I am trying to understand how Postgres uses index and ran into a surprising
behavior if someone can help me with. I have a table like so:
CREATE TABLE testschema.employees ( employee_id integer not null,
first_name varchar(1000) not null, last_name varchar(1000) not null,
date_of_birth date not null, phone_number varchar(1000) not null, constraint
employees_pk primary key (employee_id) );
At the moment I have ZERO rows in the table. I verified that employees_pk
creates an index of type 'btree(employee_id). After that I ran explain on two
queries:
(1) Here I am searching for employee_id '123' and as expected the plan shows it
will do an b-tree traversal on employees_pk index.

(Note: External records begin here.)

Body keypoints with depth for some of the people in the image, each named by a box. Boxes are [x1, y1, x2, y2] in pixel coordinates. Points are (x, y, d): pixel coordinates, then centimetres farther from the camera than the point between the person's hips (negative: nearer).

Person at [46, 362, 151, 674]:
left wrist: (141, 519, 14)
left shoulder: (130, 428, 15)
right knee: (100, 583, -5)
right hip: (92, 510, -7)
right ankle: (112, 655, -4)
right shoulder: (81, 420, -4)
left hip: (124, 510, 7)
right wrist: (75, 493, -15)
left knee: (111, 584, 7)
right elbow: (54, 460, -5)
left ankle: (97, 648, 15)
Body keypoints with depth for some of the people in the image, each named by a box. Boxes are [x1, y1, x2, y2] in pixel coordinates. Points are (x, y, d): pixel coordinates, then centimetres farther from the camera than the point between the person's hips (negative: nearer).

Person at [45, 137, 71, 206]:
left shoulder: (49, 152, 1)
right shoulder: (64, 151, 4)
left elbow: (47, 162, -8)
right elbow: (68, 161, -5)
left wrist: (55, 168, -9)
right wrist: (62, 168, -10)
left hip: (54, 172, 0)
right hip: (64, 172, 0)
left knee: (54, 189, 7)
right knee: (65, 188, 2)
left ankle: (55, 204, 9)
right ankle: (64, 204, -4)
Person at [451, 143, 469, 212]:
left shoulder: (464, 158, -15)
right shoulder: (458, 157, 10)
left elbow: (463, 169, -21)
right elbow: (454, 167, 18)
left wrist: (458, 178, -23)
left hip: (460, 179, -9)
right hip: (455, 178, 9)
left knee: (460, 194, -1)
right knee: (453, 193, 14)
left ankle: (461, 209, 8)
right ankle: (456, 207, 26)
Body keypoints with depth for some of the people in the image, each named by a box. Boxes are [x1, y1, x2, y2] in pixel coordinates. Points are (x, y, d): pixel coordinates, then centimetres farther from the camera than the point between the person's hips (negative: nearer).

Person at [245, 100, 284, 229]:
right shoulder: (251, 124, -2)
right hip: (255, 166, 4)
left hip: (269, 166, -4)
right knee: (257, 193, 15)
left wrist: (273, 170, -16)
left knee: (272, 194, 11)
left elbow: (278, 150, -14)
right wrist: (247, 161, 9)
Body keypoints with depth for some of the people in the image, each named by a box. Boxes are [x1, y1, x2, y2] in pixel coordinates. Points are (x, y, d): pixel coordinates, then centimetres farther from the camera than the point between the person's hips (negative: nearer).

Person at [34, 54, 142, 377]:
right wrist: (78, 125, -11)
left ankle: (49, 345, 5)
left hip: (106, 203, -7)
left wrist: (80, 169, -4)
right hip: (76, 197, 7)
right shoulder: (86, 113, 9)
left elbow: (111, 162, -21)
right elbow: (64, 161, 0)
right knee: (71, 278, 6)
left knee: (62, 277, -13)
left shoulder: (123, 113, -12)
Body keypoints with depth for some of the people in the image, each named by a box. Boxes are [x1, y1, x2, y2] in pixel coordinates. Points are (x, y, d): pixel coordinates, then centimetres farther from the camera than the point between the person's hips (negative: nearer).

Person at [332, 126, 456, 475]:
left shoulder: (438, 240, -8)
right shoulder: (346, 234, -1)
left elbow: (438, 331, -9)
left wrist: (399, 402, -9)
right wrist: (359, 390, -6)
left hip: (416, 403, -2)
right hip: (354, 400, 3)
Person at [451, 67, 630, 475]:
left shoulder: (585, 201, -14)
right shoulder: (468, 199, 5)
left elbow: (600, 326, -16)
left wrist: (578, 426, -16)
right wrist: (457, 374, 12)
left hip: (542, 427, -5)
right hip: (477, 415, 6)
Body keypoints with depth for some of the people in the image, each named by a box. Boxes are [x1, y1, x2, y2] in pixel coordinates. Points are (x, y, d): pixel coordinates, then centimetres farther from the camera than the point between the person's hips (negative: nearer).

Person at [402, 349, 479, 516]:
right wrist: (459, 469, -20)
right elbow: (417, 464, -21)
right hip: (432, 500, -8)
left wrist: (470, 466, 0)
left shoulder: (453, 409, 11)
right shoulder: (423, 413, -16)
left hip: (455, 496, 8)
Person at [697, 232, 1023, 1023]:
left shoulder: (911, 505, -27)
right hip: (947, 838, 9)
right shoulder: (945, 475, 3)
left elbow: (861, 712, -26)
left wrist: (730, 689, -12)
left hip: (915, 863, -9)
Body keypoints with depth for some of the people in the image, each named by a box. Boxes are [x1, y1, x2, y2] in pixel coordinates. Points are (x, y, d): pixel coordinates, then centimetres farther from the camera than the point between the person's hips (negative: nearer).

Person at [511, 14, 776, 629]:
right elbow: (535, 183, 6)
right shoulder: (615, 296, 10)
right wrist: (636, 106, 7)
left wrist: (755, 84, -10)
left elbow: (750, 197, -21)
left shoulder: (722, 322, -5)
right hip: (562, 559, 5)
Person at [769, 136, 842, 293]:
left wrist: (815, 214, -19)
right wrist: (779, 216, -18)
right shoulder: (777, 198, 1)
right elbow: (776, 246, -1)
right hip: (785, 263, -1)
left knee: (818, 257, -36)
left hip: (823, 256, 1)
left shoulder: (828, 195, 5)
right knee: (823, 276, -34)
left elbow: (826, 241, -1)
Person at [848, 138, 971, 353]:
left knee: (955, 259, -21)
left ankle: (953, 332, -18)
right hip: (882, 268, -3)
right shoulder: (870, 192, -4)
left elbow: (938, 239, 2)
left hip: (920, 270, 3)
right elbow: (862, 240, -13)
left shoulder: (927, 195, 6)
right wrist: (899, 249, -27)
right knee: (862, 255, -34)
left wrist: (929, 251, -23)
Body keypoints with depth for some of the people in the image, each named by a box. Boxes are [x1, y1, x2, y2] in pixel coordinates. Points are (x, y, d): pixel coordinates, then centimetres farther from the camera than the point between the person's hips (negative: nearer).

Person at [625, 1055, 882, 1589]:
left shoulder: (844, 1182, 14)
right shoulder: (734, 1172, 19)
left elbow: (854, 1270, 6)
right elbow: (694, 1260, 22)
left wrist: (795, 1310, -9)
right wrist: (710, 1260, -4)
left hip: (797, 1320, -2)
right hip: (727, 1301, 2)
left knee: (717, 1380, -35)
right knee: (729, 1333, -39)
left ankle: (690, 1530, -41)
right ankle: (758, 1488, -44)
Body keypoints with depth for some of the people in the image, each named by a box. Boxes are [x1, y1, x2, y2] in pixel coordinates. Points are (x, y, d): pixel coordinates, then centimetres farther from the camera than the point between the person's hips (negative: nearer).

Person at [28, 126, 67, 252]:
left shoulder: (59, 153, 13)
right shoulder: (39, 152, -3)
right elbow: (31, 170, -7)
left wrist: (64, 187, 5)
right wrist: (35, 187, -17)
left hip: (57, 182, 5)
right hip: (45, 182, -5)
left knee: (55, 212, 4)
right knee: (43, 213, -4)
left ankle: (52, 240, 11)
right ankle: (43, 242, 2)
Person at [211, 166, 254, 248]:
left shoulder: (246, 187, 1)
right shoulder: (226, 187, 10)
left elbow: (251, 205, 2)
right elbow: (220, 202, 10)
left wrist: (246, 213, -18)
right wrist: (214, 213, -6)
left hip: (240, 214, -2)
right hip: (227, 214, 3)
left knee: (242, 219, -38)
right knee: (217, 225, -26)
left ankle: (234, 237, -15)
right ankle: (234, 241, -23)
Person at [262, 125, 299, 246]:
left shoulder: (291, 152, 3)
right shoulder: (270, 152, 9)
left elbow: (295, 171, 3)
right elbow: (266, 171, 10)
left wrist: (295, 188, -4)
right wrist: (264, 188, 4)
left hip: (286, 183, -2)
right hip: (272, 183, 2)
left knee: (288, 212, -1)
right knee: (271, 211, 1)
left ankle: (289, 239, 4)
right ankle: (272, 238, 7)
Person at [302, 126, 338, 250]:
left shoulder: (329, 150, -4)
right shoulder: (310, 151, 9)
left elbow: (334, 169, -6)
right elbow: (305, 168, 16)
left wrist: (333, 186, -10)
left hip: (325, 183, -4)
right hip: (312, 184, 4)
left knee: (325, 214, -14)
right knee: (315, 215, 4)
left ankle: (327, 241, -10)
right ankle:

testdb# explain select first_name, last_name from testschema.employees where
employee_id = 123; QUERY PLAN
═════════════════════════════════════════════════════════════════════════════════
Index Scan using employees_pk on employees (cost=0.14..8.16 rows=1
width=1032) Index Cond: (employee_id = 123)(2 rows)
(2) Here I am searching for employee_id < 123. I was expecting the plan would
use the index on employees_pk to find all leaf nodes where employee_id < 123
and then issue read of table blocks for each of the matching entries in the
index leaf. But looks like the query plan has decided on using full table scan
instead and not using the index. Any ideas why is this happening?
testdb# explain select first_name, last_name from testschema.employees where
employee_id < 123; QUERY PLAN
══════════════════════════════════════════════════════════════ Seq Scan on
employees (cost=0.00..10.62 rows=17 width=1032) Filter: (employee_id <
123)(2 rows)
Any help will be greatly appreciated.
Thanks,
Shantanu